New Prison Release Program Approved
With the passage of SB 2621, a new early release program for prisoners is on its way to Governor Quinn’s desk. The legislation reinstates prisoner credits for good behavior behind bars or participation in self-improvement programs. Non-violent inmates could qualify for as much as six months’ time off their sentences.
Quinn shut down a similar program in 2009 after his administration released violent inmates weeks or even days after arriving at prison. With a prison population currently at 49,000 in facilities built to hold 34,000, officials fear a lawsuit could be filed due to overcrowding. As the state tries to reduce spending, it could save $38 million for every thousand prisoners released.
Efforts to Control Fracking Delayed
The new oil and gas mining process of rock fracturing called Fracking is essentially unregulated in Illinois. SB 3280 passed out of the Senate as an agreement between industry and environmentalists to establish standards and oversight before mining begins in the New Albany Shale areas of southeastern Illinois.

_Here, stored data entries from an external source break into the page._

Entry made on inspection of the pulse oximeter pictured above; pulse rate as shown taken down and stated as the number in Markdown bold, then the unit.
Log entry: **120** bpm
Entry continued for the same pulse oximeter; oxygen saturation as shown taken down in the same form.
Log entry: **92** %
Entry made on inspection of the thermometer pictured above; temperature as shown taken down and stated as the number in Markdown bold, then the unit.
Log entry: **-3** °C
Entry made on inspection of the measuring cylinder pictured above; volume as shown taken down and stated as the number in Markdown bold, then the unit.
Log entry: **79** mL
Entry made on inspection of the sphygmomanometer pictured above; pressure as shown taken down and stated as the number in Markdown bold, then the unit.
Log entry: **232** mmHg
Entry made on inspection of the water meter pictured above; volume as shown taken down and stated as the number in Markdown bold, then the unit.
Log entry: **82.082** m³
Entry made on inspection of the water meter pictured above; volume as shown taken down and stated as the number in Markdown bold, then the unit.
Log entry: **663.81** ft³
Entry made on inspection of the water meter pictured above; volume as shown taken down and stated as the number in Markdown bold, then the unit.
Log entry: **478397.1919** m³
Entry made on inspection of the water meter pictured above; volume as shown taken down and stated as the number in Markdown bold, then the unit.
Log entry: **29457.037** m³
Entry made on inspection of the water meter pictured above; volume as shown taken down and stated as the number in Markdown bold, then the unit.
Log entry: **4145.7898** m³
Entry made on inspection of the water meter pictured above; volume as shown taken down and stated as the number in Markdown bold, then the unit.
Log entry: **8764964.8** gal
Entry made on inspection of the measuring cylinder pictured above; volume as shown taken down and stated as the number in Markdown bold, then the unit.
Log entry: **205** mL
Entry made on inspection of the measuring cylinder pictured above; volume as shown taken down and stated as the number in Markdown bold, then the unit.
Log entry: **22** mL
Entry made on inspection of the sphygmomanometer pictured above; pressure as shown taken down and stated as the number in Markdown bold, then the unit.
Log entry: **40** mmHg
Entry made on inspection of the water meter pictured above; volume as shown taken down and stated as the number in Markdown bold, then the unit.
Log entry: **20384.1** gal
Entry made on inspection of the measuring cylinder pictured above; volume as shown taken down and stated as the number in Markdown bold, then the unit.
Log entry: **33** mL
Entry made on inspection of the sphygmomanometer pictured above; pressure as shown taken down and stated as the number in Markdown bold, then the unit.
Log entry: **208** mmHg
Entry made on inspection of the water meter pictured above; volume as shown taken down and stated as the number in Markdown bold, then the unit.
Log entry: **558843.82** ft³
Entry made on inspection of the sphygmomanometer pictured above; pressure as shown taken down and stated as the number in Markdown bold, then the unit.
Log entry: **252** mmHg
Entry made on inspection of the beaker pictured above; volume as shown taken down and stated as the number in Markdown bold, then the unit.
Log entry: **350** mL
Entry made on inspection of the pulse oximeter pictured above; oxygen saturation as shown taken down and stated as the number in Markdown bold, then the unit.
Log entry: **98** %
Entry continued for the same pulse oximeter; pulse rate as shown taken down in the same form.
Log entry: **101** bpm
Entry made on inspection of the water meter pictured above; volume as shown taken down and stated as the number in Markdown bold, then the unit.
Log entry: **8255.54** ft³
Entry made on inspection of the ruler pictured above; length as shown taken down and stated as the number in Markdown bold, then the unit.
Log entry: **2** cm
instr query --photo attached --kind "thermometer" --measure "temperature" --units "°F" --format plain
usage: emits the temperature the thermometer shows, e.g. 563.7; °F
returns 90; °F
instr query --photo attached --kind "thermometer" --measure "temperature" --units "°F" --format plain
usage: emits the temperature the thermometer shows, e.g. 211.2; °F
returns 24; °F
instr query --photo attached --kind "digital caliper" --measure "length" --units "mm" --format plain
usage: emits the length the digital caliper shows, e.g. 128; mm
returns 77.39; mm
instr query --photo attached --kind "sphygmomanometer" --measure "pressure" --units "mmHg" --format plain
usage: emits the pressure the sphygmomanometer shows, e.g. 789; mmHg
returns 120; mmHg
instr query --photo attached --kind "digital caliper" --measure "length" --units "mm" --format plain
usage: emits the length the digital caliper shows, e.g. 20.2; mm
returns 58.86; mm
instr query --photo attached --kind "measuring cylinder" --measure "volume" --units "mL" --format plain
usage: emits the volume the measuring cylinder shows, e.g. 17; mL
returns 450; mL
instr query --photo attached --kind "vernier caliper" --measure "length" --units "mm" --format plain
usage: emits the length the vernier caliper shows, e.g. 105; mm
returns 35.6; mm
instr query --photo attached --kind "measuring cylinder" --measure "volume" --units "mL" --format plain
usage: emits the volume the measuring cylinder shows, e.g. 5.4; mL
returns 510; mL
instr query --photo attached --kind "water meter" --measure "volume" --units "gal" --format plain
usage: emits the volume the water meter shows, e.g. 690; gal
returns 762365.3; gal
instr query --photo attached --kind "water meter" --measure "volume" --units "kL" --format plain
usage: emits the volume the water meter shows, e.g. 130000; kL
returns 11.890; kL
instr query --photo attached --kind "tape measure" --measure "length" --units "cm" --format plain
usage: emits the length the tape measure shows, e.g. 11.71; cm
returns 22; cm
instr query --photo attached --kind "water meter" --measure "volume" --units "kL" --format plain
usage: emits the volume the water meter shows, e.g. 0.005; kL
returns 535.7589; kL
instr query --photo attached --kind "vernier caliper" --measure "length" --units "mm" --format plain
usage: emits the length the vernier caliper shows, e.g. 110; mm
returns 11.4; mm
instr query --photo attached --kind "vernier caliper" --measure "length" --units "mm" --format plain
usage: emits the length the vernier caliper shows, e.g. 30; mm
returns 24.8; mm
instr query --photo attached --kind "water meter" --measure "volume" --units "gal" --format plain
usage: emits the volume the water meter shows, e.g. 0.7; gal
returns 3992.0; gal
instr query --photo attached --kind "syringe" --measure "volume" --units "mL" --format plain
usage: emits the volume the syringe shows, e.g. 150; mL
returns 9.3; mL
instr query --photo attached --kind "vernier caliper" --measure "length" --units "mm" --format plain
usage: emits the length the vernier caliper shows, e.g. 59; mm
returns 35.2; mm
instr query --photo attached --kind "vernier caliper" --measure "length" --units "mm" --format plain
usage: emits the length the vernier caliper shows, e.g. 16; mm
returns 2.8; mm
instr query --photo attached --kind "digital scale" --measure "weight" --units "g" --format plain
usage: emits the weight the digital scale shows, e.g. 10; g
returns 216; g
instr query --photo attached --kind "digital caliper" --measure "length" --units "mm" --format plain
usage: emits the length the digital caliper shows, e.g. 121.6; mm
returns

As the bill was debated in the House, various interests wanted changes that couldn’t be resolved before the session ended. Efforts to establish a two year mining moratorium while the changes were negotiated were strongly resisted. Further action on the bill is tabled until fall.
Land easements are currently being purchased and mining activity could add billions of dollars to the region’s economy. Any moratorium or uncertain regulation could result in mining companies avoiding Illinois and investing in other states.
Enhancement to Enterprise Zones Passes
Illinois’ Enterprise Zones have been given an extended life, enhanced accountability and opened to new areas of the state under legislation that passed the General Assembly this week. The Zones have proven to be a vital tool in our state’s quest to provide incentives that attract and retain businesses.
Businesses within an Enterprise Zone can take advantage of incentives–including tax credits, property tax abatements and sales tax exemptions. With the first group of Illinois’ 68 Zones set to expire in 2018, action was needed to continue the program.
SB 3616, which passed both houses, expands the number of Zones and creates a board to make final determination of qualification and proposals. Under the legislation, communities would compete for new or expanded zones and to retain older ones. Each Zone would also be expected to demonstrate its effectiveness at generating economic activity. Current Enterprise Zones include Elgin, Boone County, Rockford, Lee/Ogle Counties, LaSalle County and Waterman.
Website Alerts When to Lower Flag
HR 1098, which passed both houses, makes it easier for those flying the American and Illinois flags to know when to lower the flag to half staff in honor of a deceased hero. Organizations and government agencies are urged to post the website address where information will be given about a fallen military person, firefighter or law enforcement person.